- 202 -

СЛЕДСТВИЕ

 

Мои первые тюремные сутки прошли на Лубянке, там же состоялся первый допрос перед отправкой в Лефортово.

На Лубянке обычно царит полная тишина, нарушаемая только воркованием голубей. Это непрерывное воркование, о котором с отвращением вспоминают все бывшие заключённые, слышно почему-то во всех тюрьмах.

Но в день моего ареста там не было обычной тишины. Сидя в одном из «боксов» тюремного подвала, я услышала, как кто-то жалобным старческим голосом упрашивает надзирателей вывести его в уборную. Его не выводили. Ещё этот человек просил вернуть костыли, которые у него отобрали. Потом раздались злобные крики: «Сейчас мы тебя мордой ткнём!» И стоны. В соседнем боксе, не переставая, пела женщина:

Вставайте все,

Вставайте, люди доброй воли,

Наш путь один по всей земле,

Наш путь один – к счастливой доле!

Стоны долго сопровождались этим аккомпанементом. Взвинченная до предела, я стала стучать в дверь и кричать: «Прекратите издеваться над человеком!» Тут же ко мне ворвались и пригрозили карцером. Действительно, через несколько минут меня повели, но не в карцер, а на допрос. Следователь начал с того, что возмущённо назвал моё поведение непонятным словом «обструкция». А когда я гордо заявила, что не позволю в моём присутствии издеваться над человеком, он напомнил, что я теперь арестантка, каторжанка, и должна знать своё место. А я находчиво ответила: «И для вашей должности есть обидные названия!» Но мне всё сошло с рук, так как первоочередной задачей следователя было добиться от меня признаний. А вообще, вступаться за товарища – это самый серьёзный проступок в советской тюрьме, и всякое проявление солидарности заключённых каралось беспощадно. В «Правилах поведения заключённых», с которыми я познакомилась на Куйбышевской пересылке, говорилось прямо: «Запрещается подавать коллективные жалобы». Вторая моя попытка вступиться за товарища окончилась для меня ужасно: на меня надели «рубашку». Но об этом ниже.

☆ ☆ ☆ ☆

### УСЛОВИЕ ЗАДАНИЯ 1
Перепишите из текста о первых тюремных сутках на Лубянке всё от слов «На Лубянке обычно» и ниже до слов «во всех тюрьмах.».

### ВХОДНЫЕ ДАННЫЕ
☆ ☆ ☆ ☆

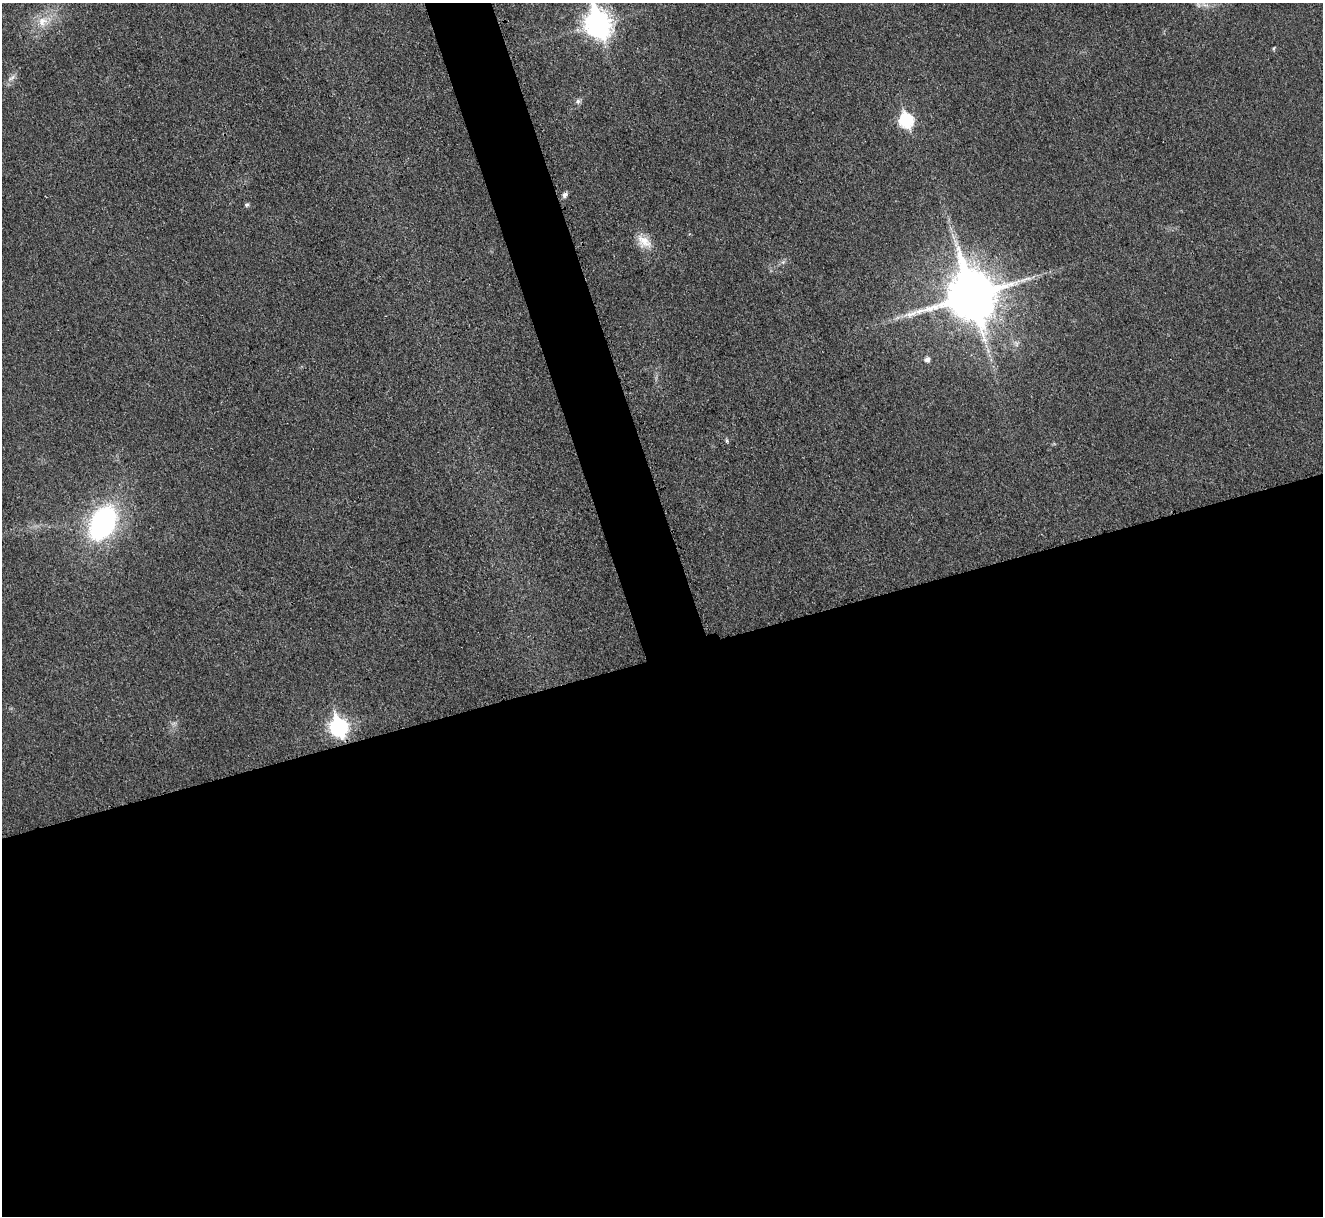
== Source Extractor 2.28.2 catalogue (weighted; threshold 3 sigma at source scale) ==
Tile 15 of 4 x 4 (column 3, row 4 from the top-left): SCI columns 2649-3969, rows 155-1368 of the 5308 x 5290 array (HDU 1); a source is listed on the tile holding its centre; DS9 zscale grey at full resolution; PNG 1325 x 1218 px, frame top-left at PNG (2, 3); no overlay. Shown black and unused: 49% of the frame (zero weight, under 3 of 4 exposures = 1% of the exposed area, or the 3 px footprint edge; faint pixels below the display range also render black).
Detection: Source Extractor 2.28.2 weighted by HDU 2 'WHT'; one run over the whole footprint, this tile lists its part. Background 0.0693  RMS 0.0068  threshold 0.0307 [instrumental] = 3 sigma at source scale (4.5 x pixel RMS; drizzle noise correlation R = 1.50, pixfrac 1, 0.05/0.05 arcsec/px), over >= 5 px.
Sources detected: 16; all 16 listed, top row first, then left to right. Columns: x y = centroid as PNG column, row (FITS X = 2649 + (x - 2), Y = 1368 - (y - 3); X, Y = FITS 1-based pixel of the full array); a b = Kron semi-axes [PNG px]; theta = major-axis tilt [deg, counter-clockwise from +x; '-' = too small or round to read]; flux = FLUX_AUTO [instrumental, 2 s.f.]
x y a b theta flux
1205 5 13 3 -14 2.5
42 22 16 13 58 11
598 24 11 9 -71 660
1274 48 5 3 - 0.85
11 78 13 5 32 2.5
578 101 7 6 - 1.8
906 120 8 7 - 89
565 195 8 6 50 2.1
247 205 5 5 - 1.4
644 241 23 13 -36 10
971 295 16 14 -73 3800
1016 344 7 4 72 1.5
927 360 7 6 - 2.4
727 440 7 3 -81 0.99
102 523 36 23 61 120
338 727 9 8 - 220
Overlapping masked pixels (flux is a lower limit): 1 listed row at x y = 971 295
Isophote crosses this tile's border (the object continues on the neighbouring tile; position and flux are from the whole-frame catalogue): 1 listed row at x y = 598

☆ ☆ ☆ ☆

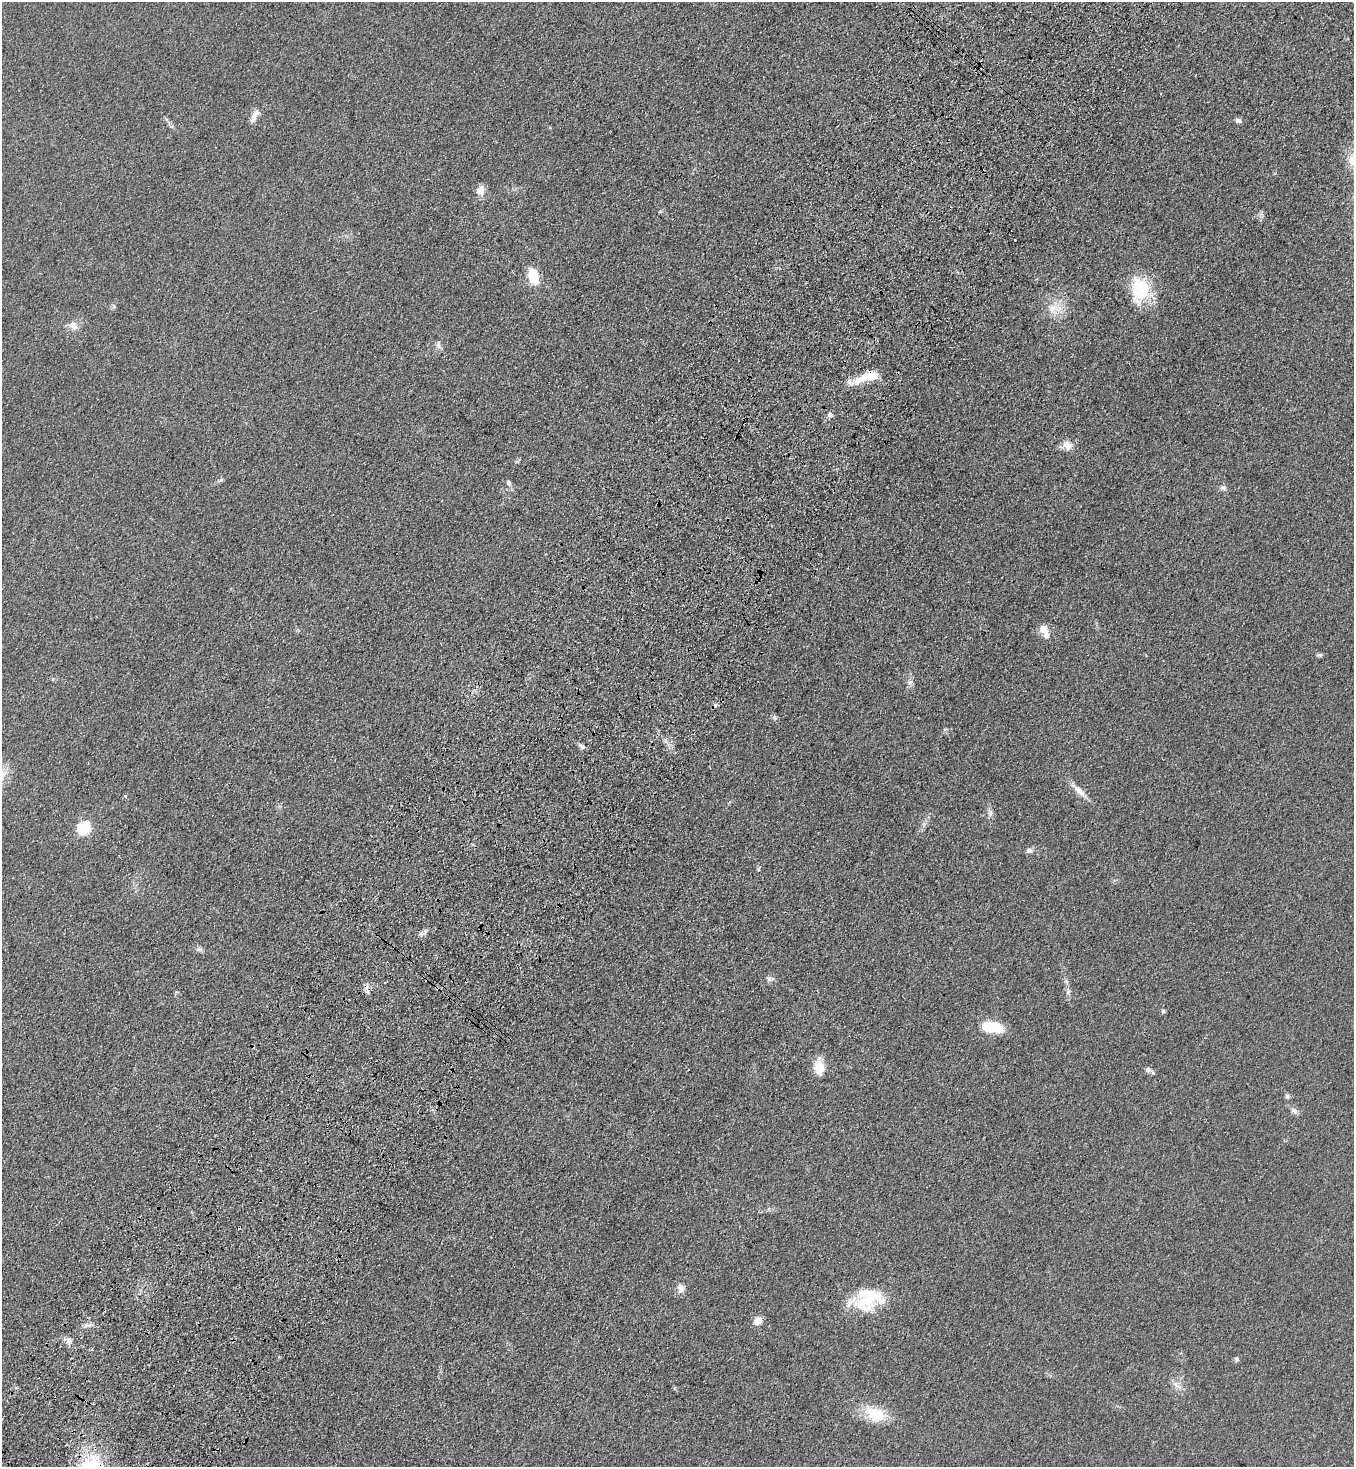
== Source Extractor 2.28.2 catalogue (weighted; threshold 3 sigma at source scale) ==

☆ ☆ ☆ ☆

### УСЛОВИЕ ЗАДАНИЯ 2
Найдите, пожалуйста, в записях все строки, где слово «whole» встречается целиком, и выпишите эти строки.

### ПОЛНЫЙ ОТВЕТ 1
На Лубянке обычно царит полная тишина, нарушаемая только воркованием голубей. Это непрерывное воркование, о котором с отвращением вспоминают все бывшие заключённые, слышно почему-то во всех тюрьмах.

### ПОЛНЫЙ ОТВЕТ 2
Detection: Source Extractor 2.28.2 weighted by HDU 2 'WHT'; one run over the whole footprint, this tile lists its part. Background 0.0693  RMS 0.0068  threshold 0.0307 [instrumental] = 3 sigma at source scale (4.5 x pixel RMS; drizzle noise correlation R = 1.50, pixfrac 1, 0.05/0.05 arcsec/px), over >= 5 px.
Isophote crosses this tile's border (the object continues on the neighbouring tile; position and flux are from the whole-frame catalogue): 1 listed row at x y = 598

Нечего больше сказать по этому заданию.